### DESCRIPTION OF THE TASK:
Lines with "Shein" in them are to be located in the listing below and copied.

### EXERCISE DATA:
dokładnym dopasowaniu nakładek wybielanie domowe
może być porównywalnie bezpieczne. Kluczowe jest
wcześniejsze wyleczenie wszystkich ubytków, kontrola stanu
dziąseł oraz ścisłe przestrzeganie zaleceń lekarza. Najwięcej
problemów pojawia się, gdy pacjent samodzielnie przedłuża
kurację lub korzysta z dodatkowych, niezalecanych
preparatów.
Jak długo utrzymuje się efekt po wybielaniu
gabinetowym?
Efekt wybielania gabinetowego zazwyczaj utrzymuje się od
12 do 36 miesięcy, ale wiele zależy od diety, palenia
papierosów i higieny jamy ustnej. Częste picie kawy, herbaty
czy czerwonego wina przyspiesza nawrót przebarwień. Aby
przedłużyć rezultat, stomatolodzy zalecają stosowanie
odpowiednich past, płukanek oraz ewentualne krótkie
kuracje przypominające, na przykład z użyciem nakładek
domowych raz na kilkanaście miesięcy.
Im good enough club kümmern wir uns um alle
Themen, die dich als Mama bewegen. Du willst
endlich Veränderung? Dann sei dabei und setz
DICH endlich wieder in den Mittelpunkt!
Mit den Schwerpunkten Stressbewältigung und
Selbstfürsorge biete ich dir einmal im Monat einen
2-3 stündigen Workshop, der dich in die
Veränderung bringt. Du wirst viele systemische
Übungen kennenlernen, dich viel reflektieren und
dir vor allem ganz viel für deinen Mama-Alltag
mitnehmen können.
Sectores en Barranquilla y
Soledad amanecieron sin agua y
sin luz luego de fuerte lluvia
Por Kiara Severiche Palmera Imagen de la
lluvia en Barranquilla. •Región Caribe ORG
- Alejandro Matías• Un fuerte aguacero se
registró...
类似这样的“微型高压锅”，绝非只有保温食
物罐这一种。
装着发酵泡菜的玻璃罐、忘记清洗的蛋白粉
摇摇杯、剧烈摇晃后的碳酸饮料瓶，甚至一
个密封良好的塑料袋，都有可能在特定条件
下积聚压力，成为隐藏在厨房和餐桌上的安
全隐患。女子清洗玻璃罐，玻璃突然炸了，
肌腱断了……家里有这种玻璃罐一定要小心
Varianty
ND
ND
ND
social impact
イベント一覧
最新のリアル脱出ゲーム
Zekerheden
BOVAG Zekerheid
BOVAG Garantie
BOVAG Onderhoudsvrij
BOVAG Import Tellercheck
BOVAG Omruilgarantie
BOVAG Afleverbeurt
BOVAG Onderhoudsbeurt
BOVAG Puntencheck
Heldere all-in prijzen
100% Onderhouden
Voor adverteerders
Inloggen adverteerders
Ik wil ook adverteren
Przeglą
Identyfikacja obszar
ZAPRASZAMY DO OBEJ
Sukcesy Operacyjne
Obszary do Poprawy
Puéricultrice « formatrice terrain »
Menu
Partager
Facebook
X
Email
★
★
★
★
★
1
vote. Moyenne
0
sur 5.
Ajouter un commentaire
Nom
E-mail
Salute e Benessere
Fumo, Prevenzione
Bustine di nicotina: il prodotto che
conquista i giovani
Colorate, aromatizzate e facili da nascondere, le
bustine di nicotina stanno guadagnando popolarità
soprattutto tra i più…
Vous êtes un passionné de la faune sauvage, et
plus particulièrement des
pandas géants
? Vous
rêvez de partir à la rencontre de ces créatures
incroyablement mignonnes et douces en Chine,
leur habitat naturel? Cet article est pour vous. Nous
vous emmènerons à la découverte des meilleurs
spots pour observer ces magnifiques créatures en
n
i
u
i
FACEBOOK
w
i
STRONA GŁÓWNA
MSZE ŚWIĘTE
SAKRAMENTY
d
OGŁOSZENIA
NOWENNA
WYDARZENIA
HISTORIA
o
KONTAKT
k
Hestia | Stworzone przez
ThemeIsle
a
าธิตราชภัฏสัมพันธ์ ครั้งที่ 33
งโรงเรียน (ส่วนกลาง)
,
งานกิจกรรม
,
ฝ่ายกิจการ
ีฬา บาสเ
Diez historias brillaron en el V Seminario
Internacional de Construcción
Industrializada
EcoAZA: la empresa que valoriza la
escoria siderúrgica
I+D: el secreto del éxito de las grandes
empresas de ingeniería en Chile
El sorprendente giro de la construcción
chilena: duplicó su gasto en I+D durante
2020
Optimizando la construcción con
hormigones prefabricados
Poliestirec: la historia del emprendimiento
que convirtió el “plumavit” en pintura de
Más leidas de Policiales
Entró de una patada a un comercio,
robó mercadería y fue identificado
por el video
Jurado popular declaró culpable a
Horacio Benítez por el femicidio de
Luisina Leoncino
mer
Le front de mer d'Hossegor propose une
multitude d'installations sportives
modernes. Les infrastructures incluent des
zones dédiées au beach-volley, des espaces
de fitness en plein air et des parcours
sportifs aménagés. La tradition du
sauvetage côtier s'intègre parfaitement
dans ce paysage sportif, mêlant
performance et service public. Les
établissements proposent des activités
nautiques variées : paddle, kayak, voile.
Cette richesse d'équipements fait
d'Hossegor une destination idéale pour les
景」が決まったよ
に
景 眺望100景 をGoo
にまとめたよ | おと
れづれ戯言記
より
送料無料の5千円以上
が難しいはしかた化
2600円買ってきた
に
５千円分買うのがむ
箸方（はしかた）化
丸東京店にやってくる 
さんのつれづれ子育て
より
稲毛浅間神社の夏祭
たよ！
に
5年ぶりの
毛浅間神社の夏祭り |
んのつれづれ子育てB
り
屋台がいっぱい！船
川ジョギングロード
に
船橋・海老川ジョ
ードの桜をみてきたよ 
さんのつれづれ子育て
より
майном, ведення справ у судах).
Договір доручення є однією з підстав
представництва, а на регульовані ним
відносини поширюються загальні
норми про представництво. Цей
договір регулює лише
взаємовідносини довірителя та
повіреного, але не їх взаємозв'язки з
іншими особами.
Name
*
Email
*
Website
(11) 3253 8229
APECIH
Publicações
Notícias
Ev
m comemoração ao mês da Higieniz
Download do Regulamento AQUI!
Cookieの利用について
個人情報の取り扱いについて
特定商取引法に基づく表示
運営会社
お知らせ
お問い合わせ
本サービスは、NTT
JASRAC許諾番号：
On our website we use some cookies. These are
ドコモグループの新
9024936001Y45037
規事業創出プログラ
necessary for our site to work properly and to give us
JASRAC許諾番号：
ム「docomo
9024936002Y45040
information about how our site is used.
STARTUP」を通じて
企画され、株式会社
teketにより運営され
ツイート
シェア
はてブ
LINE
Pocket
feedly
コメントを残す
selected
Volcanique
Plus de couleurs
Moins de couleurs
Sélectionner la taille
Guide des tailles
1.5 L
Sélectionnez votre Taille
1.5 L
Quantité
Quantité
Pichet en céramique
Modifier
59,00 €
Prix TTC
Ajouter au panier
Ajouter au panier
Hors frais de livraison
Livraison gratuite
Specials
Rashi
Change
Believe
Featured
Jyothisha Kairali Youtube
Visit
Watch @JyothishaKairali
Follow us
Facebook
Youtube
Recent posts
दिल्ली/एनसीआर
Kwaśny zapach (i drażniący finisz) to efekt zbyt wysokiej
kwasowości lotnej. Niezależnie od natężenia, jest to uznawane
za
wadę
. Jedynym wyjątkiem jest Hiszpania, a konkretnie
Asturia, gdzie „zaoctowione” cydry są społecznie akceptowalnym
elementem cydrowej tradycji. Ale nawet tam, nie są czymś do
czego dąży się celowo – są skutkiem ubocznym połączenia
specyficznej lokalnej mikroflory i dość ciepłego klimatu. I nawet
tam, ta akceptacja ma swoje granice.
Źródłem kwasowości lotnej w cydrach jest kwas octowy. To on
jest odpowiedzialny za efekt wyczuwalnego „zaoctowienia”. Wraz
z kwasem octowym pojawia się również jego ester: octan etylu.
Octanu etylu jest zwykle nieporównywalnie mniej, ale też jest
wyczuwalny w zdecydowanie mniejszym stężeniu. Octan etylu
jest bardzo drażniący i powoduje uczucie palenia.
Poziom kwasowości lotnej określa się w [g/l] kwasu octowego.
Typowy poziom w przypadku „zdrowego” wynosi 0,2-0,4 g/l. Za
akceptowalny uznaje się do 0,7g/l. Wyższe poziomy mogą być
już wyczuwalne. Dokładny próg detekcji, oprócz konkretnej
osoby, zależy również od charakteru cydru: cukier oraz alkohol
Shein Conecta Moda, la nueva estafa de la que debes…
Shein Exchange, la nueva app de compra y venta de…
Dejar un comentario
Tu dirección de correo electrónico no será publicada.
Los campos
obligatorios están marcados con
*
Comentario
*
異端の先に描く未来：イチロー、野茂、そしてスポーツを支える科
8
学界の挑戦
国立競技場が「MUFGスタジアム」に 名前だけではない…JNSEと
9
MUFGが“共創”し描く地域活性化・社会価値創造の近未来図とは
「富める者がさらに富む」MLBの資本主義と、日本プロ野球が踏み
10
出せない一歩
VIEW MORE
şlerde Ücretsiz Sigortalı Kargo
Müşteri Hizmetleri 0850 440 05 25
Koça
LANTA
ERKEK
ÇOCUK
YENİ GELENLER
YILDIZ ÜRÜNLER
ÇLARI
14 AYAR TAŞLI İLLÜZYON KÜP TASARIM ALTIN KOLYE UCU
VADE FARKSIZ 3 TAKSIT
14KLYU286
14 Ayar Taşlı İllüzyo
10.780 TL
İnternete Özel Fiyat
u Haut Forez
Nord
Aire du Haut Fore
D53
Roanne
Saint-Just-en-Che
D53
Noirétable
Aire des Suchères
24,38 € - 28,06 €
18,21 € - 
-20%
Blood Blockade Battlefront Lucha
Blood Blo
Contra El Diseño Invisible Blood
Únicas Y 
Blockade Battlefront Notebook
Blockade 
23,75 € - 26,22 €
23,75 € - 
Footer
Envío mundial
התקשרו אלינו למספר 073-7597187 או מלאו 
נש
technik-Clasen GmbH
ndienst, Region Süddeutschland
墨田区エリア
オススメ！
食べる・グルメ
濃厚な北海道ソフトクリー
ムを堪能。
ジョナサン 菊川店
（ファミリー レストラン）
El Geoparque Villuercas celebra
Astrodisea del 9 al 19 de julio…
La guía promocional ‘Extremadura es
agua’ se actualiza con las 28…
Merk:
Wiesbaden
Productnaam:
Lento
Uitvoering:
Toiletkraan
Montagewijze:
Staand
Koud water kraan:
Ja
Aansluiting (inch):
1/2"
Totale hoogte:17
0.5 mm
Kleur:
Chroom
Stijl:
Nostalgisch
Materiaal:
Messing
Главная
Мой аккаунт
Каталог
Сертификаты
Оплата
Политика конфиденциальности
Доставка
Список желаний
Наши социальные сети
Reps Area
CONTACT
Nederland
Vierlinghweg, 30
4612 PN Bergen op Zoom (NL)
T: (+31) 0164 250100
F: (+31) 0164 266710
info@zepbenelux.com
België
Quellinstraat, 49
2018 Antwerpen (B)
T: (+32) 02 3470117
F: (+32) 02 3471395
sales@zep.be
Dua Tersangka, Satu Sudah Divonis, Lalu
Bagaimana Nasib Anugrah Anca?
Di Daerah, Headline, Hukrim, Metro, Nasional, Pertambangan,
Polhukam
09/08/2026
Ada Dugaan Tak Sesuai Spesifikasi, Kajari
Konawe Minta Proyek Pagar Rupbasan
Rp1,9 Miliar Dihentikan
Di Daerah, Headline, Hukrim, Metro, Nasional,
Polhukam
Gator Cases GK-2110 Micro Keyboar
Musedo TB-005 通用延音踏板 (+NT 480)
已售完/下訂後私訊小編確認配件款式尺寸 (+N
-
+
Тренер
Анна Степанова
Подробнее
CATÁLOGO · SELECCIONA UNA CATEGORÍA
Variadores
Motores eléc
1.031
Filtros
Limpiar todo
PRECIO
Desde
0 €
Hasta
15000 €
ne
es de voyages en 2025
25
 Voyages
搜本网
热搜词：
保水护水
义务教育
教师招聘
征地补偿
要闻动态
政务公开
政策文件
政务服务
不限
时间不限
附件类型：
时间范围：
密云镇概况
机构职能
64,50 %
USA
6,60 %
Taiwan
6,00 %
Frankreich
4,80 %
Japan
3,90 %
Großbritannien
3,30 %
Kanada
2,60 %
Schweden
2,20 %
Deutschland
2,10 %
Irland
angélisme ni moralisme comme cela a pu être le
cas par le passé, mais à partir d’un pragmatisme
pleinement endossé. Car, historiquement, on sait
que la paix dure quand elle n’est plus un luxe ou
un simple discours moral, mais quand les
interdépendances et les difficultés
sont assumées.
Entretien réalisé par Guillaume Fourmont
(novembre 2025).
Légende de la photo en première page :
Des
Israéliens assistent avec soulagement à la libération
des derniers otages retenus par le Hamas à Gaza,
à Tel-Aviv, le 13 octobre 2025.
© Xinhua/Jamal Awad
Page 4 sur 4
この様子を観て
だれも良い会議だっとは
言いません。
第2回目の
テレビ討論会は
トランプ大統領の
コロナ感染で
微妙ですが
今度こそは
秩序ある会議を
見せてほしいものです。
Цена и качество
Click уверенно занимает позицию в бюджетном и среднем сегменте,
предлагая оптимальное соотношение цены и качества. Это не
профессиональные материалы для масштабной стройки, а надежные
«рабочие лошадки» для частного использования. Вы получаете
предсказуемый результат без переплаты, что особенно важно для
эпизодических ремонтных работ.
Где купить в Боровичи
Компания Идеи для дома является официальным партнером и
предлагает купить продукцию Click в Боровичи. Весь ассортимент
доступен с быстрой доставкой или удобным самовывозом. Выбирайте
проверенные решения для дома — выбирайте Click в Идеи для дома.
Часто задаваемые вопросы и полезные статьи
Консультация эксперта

### RESPONSE TO THIS EXERCISE:
Shein Conecta Moda, la nueva estafa de la que debes…
Shein Exchange, la nueva app de compra y venta de…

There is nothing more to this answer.